*Records for this exercise:*

========================================

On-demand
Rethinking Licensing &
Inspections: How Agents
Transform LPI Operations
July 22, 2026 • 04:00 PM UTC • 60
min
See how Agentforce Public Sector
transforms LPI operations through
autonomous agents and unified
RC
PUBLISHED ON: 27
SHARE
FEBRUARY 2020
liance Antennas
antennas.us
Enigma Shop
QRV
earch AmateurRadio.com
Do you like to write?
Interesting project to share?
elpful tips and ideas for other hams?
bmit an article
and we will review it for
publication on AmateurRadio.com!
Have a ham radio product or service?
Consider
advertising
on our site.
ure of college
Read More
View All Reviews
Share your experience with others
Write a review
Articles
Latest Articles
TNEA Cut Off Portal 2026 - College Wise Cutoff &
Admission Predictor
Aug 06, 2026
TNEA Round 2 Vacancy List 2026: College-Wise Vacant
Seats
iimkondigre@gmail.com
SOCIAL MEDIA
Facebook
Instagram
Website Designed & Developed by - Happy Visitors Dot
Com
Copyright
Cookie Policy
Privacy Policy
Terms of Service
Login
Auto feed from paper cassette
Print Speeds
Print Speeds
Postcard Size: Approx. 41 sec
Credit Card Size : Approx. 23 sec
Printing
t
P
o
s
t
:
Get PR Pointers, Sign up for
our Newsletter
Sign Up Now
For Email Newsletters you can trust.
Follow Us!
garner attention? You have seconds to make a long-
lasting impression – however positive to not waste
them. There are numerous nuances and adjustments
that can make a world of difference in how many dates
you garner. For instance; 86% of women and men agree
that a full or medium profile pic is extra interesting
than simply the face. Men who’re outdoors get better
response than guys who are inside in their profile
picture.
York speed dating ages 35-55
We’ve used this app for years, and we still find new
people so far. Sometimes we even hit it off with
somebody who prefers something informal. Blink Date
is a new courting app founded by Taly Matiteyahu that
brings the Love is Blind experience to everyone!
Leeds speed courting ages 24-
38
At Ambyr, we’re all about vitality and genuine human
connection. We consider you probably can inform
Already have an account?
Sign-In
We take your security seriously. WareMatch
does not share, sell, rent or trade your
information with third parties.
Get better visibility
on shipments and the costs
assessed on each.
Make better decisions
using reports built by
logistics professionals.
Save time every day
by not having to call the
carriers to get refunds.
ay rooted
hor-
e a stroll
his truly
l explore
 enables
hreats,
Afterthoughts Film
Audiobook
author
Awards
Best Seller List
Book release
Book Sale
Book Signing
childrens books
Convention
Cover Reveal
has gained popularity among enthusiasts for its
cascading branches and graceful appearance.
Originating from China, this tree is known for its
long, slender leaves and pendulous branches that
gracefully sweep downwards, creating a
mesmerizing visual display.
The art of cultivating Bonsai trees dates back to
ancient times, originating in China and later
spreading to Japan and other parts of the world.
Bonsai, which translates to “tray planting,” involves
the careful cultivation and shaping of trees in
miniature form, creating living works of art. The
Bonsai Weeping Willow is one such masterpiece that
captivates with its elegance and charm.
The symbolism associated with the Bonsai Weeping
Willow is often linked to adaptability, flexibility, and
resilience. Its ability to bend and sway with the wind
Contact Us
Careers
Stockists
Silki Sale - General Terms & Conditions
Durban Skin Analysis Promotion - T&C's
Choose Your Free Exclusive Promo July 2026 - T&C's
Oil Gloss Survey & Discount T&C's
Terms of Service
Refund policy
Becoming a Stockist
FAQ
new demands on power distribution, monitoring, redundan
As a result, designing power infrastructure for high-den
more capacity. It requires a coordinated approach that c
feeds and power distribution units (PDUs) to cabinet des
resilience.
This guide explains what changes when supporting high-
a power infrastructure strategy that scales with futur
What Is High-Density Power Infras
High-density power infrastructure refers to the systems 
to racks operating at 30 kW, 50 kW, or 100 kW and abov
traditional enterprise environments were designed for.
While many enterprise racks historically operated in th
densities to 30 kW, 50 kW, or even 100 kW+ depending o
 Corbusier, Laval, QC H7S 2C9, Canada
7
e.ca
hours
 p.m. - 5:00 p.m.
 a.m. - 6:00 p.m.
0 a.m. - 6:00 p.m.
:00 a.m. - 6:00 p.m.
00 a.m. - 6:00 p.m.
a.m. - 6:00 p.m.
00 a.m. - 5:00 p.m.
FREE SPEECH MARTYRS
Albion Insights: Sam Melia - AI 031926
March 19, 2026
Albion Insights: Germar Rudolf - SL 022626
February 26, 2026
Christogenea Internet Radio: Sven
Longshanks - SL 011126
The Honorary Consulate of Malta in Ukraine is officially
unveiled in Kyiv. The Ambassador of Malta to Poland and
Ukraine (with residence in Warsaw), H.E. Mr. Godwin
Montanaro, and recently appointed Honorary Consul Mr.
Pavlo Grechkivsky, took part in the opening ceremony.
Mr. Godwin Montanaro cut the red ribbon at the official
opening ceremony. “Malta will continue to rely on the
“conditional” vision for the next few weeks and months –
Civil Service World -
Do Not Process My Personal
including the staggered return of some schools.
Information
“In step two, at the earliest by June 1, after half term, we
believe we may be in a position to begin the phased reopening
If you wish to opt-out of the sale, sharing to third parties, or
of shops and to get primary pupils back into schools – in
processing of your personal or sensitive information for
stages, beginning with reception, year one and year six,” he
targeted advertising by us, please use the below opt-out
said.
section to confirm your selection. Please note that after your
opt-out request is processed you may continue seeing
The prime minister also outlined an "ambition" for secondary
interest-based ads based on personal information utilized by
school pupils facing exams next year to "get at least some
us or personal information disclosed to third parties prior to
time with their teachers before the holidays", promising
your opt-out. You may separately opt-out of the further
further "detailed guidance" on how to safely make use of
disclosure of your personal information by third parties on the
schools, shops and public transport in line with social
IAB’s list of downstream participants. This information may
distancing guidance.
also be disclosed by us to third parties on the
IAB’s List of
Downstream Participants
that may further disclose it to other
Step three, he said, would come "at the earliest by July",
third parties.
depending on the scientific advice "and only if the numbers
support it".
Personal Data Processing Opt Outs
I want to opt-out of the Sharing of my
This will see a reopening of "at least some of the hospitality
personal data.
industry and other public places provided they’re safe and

========================================

*Exercise:*
Your answer should be the lines above from the one containing "unveiled in Kyiv." through the one containing "make use of", copied exactly and with both ends kept.

*Result below:*
unveiled in Kyiv. The Ambassador of Malta to Poland and
Ukraine (with residence in Warsaw), H.E. Mr. Godwin
Montanaro, and recently appointed Honorary Consul Mr.
Pavlo Grechkivsky, took part in the opening ceremony.
Mr. Godwin Montanaro cut the red ribbon at the official
opening ceremony. “Malta will continue to rely on the
“conditional” vision for the next few weeks and months –
Civil Service World -
Do Not Process My Personal
including the staggered return of some schools.
Information
“In step two, at the earliest by June 1, after half term, we
believe we may be in a position to begin the phased reopening
If you wish to opt-out of the sale, sharing to third parties, or
of shops and to get primary pupils back into schools – in
processing of your personal or sensitive information for
stages, beginning with reception, year one and year six,” he
targeted advertising by us, please use the below opt-out
said.
section to confirm your selection. Please note that after your
opt-out request is processed you may continue seeing
The prime minister also outlined an "ambition" for secondary
interest-based ads based on personal information utilized by
school pupils facing exams next year to "get at least some
us or personal information disclosed to third parties prior to
time with their teachers before the holidays", promising
your opt-out. You may separately opt-out of the further
further "detailed guidance" on how to safely make use of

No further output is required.